Required action => Print every line below exactly as written, but leave the pictures behind.

**** Information supplied ****

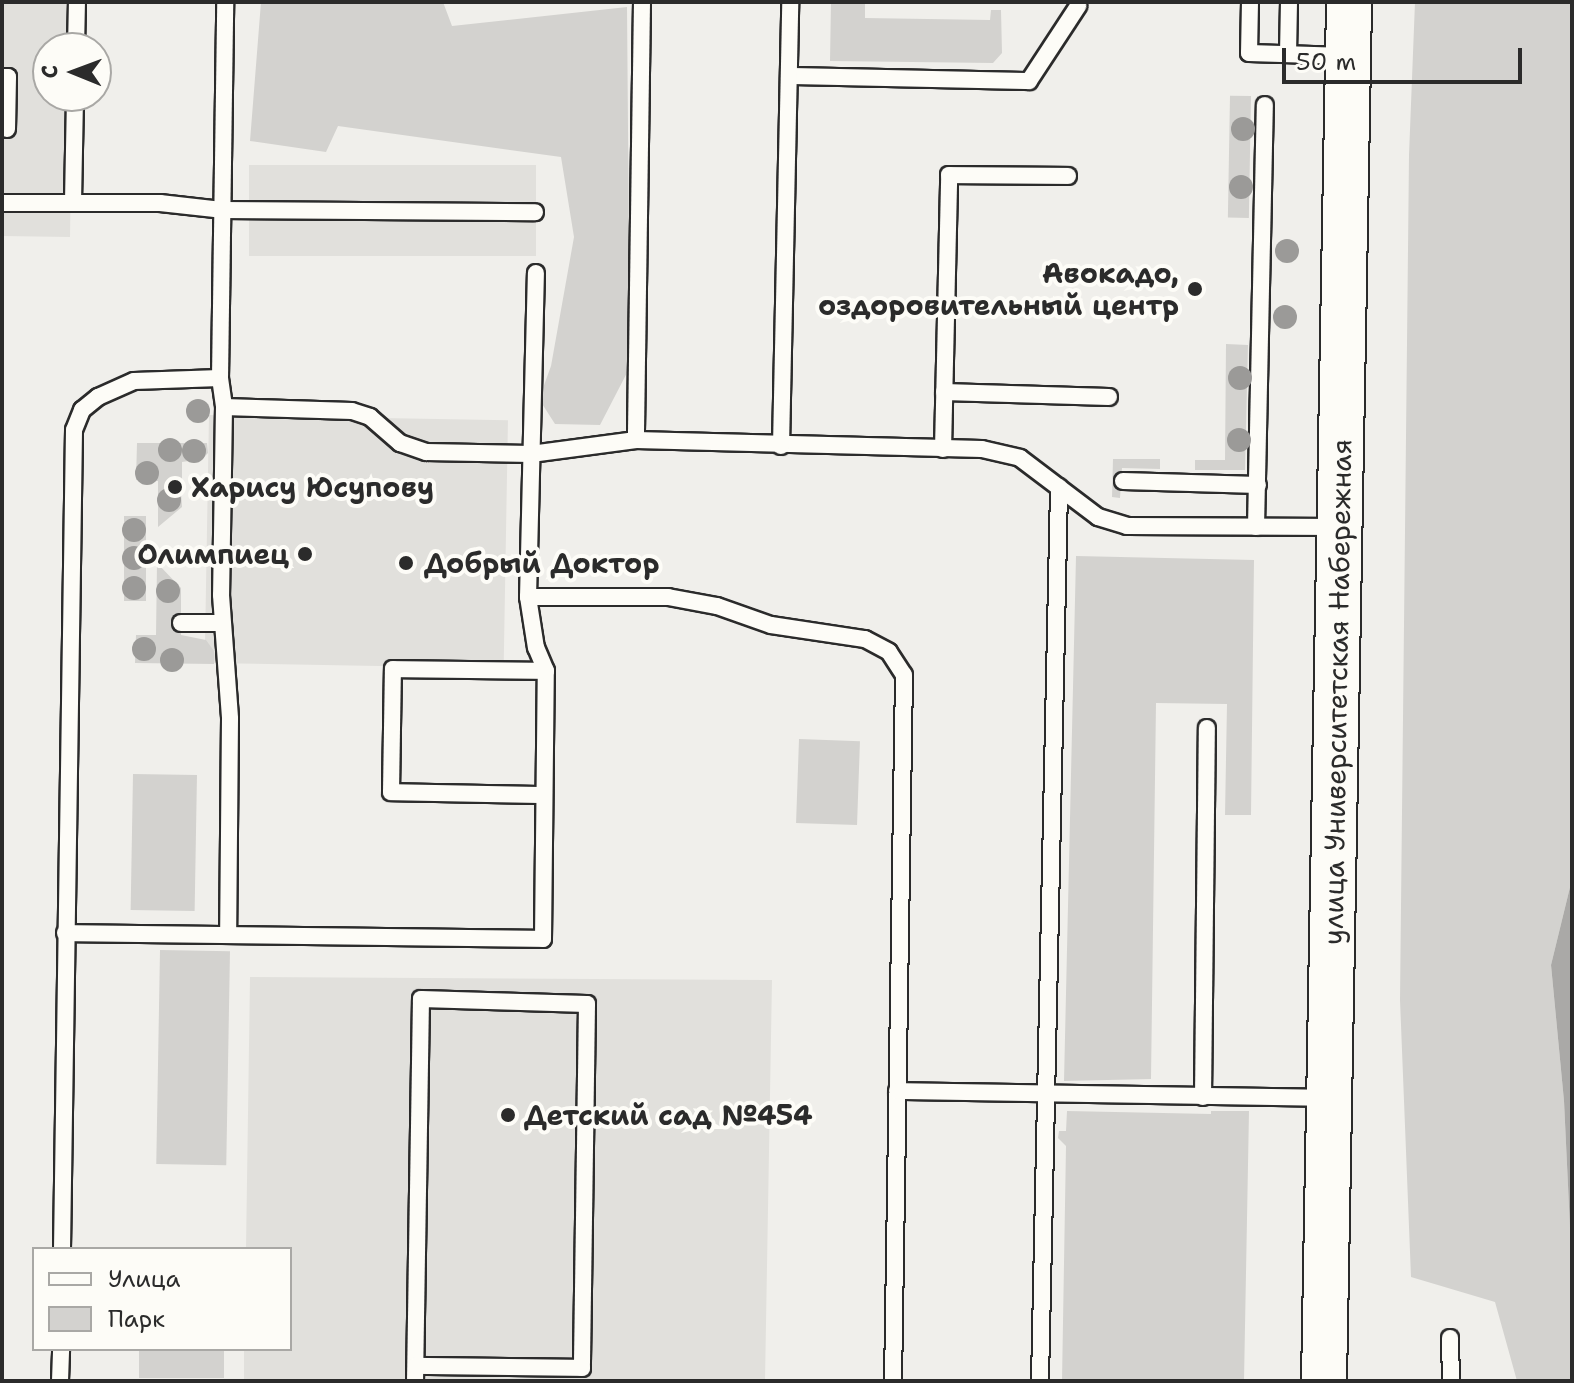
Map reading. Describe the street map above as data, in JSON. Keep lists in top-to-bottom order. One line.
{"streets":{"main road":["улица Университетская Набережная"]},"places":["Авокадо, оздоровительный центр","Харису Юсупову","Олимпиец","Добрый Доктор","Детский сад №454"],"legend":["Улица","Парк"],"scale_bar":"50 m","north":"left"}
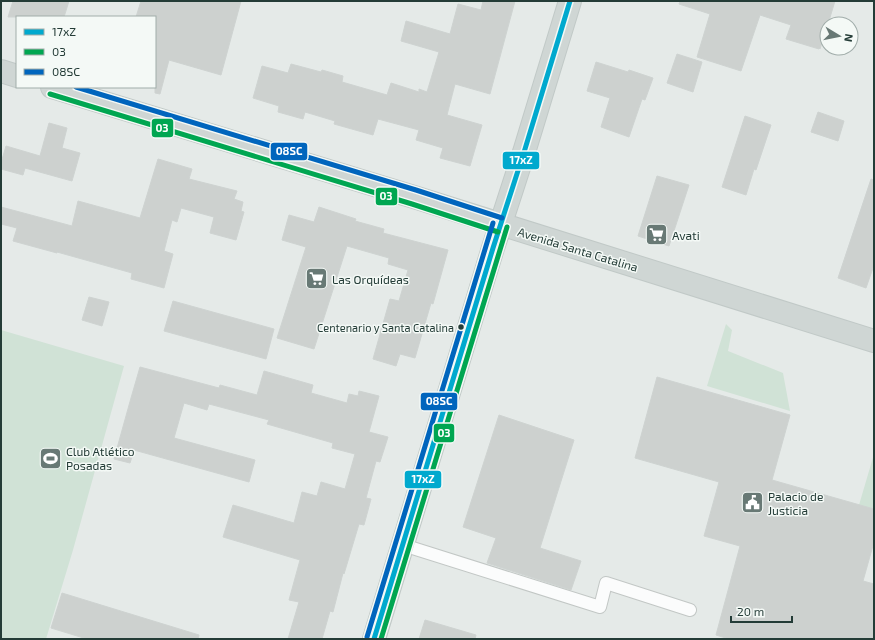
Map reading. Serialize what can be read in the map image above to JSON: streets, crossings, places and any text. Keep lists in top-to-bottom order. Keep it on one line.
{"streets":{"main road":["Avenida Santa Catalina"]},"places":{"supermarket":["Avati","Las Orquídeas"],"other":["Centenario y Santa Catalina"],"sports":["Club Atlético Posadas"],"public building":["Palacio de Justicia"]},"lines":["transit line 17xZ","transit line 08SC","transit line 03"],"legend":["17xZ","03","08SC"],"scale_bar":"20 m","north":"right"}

****

Written answer =>
Map reading. Describe the street map above as data, in JSON. Keep lists in top-to-bottom order. One line.
{"streets":{"main road":["улица Университетская Набережная"]},"places":["Авокадо, оздоровительный центр","Харису Юсупову","Олимпиец","Добрый Доктор","Детский сад №454"],"legend":["Улица","Парк"],"scale_bar":"50 m","north":"left"}
Map reading. Serialize what can be read in the map image above to JSON: streets, crossings, places and any text. Keep lists in top-to-bottom order. Keep it on one line.
{"streets":{"main road":["Avenida Santa Catalina"]},"places":{"supermarket":["Avati","Las Orquídeas"],"other":["Centenario y Santa Catalina"],"sports":["Club Atlético Posadas"],"public building":["Palacio de Justicia"]},"lines":["transit line 17xZ","transit line 08SC","transit line 03"],"legend":["17xZ","03","08SC"],"scale_bar":"20 m","north":"right"}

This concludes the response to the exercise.